It's been a drizzly few opening days at SXSW Interactive this year—and as light rain continues to fall, marketers and technologists who came expecting spring break are either gripping their umbrellas tighter or deciding to "lean in" and face the skies unprotected. Either way, it seems we're all in this together.
At the risk of grasping at a metaphor, it does feel that last year's sunny techno-optimism has been thrust into unseasonable shadows by the events of the past year. In 2017, panels abound on topics such as threats to data privacy, containing the spread of fake news, and AI-enabled job disruption. But, as always, there's lighthearted fun to be found when you need it.
I find myself noticing a lot of talk about DNA—the literal stuff in our cells, not the less specific kind we talk about in reference to brands—which seems to be a thread here tying together all of the above. A Saturday keynote at the Austin Convention Center by Jennifer Doudna, a co-discoverer of the CRISPR-Cas9 technology that is allowing humans for the first time to precision-edit DNA in cells, drew lines literally wrapping up and down stairwells. A packed house listened as Doudna explained the mechanics of her discovery in remarkable detail, given the largely non-technical audience, before posing an array of questions:
"When will I be able to edit my DNA to give me superpowers, such as swapping out my hemoglobin for the extra-special hemoglobin found in the blood of Tibetan Sherpas?"
"Will CRISPR allow us to attain immortality?"
"Will your invention lead to a society divided by genetics and create a new form of discrimination, as seen in the 1997 film Gattaca?"
Doudna demurred with great patience as she explained over and over again that for the time being, we wouldn't know which genes to edit to create such outcomes. But she said that it's important to start the ethical conversations now, so we're ready when and if these modifications do become possible. And she said that CRISPR-based treatment for adults with sickle-cell disease—a devastating genetic illness—might become available soon.
The range of questions reflected our remarkable uncertainty around technology right now: Are we headed toward hell or paradise on earth? There seemed to be precious little middle ground.
But then there was levity: Bold Threads, a San Francisco–based technology startup, announced "the first spider silk product ever available for purchase"—a $314 necktie. Unlike silkworms, spiders tend to respond aggressively when humans try to harvest their excretions (surprise, surprise). Up to now this has limited what we can do with their famously strong material. But Bold Threads has developed a process where DNA can be spliced into yeast cells, and instead of making beer, the cells start spitting out spider silk, spider-free.

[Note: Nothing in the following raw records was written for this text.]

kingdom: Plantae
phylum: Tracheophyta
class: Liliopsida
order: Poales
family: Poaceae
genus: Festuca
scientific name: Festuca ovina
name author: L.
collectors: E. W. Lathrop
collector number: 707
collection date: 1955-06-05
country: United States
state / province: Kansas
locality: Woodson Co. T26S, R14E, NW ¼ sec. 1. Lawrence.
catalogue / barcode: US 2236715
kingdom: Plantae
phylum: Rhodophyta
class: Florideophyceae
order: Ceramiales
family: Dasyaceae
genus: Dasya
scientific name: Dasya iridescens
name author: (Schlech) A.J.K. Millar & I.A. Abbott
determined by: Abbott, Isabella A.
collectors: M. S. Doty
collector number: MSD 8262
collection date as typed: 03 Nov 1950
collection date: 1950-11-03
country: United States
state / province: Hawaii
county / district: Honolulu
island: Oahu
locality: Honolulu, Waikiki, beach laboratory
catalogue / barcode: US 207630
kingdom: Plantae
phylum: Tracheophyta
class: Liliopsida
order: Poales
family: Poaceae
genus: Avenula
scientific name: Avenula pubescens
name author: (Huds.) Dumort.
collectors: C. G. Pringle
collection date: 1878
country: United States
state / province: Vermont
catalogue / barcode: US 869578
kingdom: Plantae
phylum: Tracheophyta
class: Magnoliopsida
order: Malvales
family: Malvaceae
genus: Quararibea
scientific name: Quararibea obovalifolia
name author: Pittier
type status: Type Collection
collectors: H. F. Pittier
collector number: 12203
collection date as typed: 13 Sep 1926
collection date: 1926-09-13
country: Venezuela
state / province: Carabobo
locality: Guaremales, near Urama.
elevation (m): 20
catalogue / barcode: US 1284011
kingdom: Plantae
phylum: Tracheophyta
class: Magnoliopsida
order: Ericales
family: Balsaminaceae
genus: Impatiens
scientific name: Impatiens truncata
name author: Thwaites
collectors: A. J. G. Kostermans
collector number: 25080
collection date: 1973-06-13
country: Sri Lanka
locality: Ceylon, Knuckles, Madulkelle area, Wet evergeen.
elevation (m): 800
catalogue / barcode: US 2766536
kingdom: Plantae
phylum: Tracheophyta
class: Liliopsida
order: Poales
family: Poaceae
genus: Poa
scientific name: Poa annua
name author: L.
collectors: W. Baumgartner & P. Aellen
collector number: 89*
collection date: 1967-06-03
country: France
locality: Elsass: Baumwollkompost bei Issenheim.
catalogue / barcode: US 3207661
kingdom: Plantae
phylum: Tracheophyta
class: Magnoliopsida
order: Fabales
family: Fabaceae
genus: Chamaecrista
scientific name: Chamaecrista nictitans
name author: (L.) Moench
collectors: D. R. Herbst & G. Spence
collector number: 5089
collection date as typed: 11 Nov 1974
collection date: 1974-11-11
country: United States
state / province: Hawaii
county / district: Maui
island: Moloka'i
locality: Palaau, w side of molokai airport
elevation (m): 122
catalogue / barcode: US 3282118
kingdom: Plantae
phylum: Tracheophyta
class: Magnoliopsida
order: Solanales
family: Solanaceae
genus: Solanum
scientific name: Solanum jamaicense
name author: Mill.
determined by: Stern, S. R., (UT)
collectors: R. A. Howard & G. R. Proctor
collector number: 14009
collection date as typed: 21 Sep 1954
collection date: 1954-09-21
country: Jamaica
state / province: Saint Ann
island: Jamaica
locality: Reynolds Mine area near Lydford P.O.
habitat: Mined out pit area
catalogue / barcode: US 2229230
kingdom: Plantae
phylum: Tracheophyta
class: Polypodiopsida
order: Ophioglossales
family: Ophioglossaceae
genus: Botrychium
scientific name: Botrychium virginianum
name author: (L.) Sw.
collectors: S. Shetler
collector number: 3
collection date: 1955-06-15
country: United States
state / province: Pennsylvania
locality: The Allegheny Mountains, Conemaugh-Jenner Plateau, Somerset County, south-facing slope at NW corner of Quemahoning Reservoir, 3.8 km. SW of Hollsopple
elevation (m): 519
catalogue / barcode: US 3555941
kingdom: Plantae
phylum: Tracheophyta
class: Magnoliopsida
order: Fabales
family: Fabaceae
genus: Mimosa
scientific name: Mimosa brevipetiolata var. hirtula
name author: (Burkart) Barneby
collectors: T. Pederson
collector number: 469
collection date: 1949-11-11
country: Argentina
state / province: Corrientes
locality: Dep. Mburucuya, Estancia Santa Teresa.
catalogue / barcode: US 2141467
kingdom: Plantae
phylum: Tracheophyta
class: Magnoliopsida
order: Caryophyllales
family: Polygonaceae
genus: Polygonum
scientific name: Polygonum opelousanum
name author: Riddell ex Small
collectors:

"I look at apparel and we should be demanding more, and we're not," said Bolt Threads CEO Dan Widmaier. "There's a lot of opportunity for this to displace things that are not innovative and unsustainable ... and silkworms are as efficient as they're going to be after 5,000 years." He then bestowed a necktie on a lucky member of the audience, before an entrepreneur from Bali turned his question for Widmaier into an impromptu pitch for his own invention, "drinkable plastic."
Does the average consumer care about DNA? Definitely, when it comes to their own privacy, said Kate Black, privacy officer and corporate counsel at direct-to-consumer genetics testing company 23andMe. At Black's panel on DNA and privacy, the specter of recent data leaks, and of potential government surveillance, loomed large.
But Black said open communication with customers was critical and could go a long way toward creating trust. "Trust is a product ... we have to build that into the product and let them see the transfer of information," she said. That might be the biggest takeaway from the DNA privacy conversation: At a moment of great uncertainty, brands have to work harder than ever to create trust.
—Shepherd Laughlin is the director of trend forecasting at J. Walter Thompson.